## Text for analysis
'''

The JASDF operated 210 F-104J air-superiority fighters and 20 dual-control trainer F-104DJs. Called Eiko ("Glory"), they served from October 1962 to 1986, losing only 3 airplanes in this time including a mid-air collision accident. Seven air-superiority squadrons used them: 201, 202, 203, 204, 205, 206, 207. Japanese F-104s faced intrusive Soviet airplanes during this long service. Twenty two of the Japanese F-104s were eventually converted to drones for aerial target practice. 31 F-104J and five F-104DJ aircraft were sold to Taiwan.
Japan Air Self-Defense Force
2nd Kokudan based at Chitose Air Base (201st) and Komatsu Air Base (203rd)
201st Tactical Fighter Squadron
203rd Tactical Fighter Squadron
5th Kokudan based at Nyutabaru Air Base (202nd) and Tsuiki Air Base (204th)
202nd Tactical Fighter Squadron
204th Tactical Fighter Squadron
6th Kokudan based at Komatsu Air Base
205th Tactical Fighter Squadron
7th Air Wing based at Hyakuri Air Base, part at Naha Air Base
206th Tactical Fighter Squadron
207th Tactical Fighter Squadron

Jordan

Jordan received 29 F-104A and four F-104B aircraft delivered under the Military Assistance Program in 1967. Controlled by the United States these aircraft were moved temporarily to Turkey during the Arab–Israeli Six-Day War. Replaced by the Northrop F-5 and Dassault Mirage F1 by 1983, the survivors serve as airfield decoys.
Royal Jordanian Air Force
No. 9 Squadron RJAF based at Prince Hassan Air Base, ceased flying F-104 in 1977.
No. 25 Squadron RJAF based at Mwaffaq Salti

Netherlands

The Netherlands operated European-built F-104s with the exception of the TF-104G. These were delivered directly from Palmdale to the KLu. A total of 138 Starfighters were delivered to the Koninklijke Luchtmacht (Royal Netherlands Air Force, or KLu). Many Dutch aircraft were transferred to Turkey.

'''

Saved entries:

'''

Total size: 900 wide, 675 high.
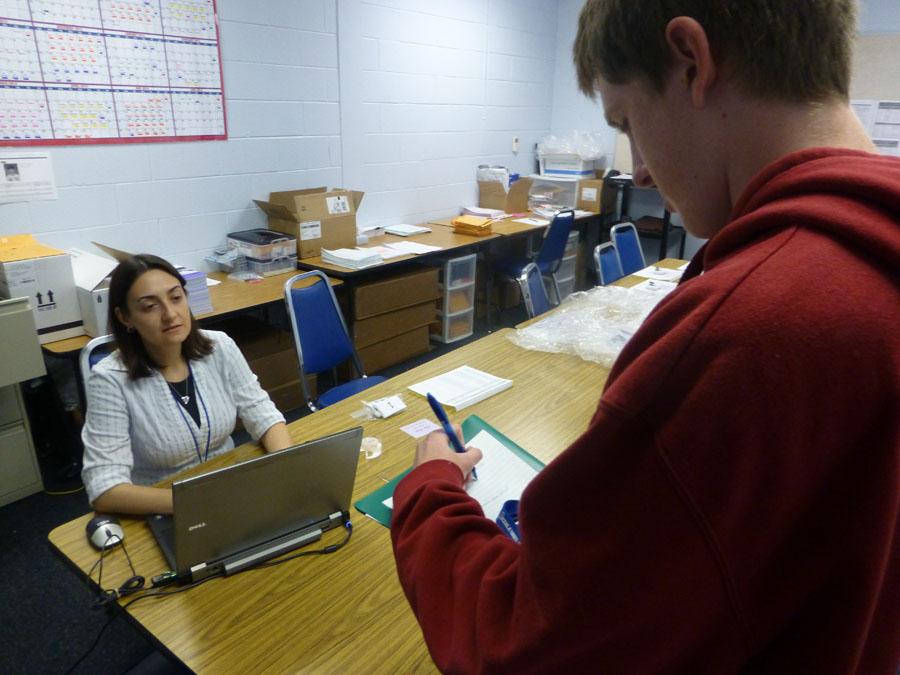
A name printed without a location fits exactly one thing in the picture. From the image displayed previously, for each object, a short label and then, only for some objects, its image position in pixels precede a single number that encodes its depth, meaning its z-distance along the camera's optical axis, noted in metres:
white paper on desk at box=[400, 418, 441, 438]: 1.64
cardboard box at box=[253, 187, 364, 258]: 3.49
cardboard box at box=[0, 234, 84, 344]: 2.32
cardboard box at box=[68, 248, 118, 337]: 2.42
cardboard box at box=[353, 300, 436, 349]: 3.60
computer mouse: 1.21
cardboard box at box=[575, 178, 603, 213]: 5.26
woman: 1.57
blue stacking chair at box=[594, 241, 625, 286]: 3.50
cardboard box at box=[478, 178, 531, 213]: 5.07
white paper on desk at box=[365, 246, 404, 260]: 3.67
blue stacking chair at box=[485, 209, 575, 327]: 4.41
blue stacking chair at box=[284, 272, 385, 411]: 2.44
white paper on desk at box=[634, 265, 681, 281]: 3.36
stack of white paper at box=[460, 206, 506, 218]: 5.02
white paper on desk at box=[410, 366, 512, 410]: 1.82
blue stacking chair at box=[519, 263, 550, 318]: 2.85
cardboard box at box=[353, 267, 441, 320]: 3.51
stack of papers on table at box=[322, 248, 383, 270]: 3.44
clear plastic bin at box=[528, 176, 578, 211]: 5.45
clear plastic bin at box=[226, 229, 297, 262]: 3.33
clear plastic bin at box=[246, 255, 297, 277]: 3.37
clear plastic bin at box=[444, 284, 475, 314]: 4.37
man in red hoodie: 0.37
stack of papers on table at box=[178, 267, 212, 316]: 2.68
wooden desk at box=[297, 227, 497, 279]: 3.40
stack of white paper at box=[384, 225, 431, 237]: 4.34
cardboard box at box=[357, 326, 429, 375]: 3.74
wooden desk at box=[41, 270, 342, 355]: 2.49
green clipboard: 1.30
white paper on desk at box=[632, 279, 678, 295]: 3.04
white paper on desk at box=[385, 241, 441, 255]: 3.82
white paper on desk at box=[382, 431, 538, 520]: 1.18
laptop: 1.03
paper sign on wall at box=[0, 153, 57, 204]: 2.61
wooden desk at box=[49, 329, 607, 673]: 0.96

'''
'''

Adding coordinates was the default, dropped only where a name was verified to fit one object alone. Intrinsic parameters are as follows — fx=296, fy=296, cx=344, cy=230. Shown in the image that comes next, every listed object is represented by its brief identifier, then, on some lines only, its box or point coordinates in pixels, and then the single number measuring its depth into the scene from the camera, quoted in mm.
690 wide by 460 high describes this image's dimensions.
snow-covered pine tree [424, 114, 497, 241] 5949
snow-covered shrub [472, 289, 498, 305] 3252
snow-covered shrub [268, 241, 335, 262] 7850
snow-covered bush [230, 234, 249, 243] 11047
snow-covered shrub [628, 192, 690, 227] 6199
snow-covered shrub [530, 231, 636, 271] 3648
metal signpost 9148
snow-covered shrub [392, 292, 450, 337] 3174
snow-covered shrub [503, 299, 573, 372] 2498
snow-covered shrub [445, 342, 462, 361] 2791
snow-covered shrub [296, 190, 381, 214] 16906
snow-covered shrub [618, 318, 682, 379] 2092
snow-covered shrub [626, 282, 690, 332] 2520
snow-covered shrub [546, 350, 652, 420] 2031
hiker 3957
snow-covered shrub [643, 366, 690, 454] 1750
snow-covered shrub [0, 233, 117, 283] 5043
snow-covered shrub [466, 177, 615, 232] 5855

'''

## Required action 1
In the text on F-104 operators, how many Starfighters were delivered to the Royal Netherlands Air Force?
## Required action 2
Write out the part of the text on F-104 operators that opens with the words containing "Jordan received 29" and closes with "transferred to Turkey.".

## Problem solution 1
138

## Problem solution 2
Jordan received 29 F-104A and four F-104B aircraft delivered under the Military Assistance Program in 1967. Controlled by the United States these aircraft were moved temporarily to Turkey during the Arab–Israeli Six-Day War. Replaced by the Northrop F-5 and Dassault Mirage F1 by 1983, the survivors serve as airfield decoys.
Royal Jordanian Air Force
No. 9 Squadron RJAF based at Prince Hassan Air Base, ceased flying F-104 in 1977.
No. 25 Squadron RJAF based at Mwaffaq Salti

Netherlands

The Netherlands operated European-built F-104s with the exception of the TF-104G. These were delivered directly from Palmdale to the KLu. A total of 138 Starfighters were delivered to the Koninklijke Luchtmacht (Royal Netherlands Air Force, or KLu). Many Dutch aircraft were transferred to Turkey.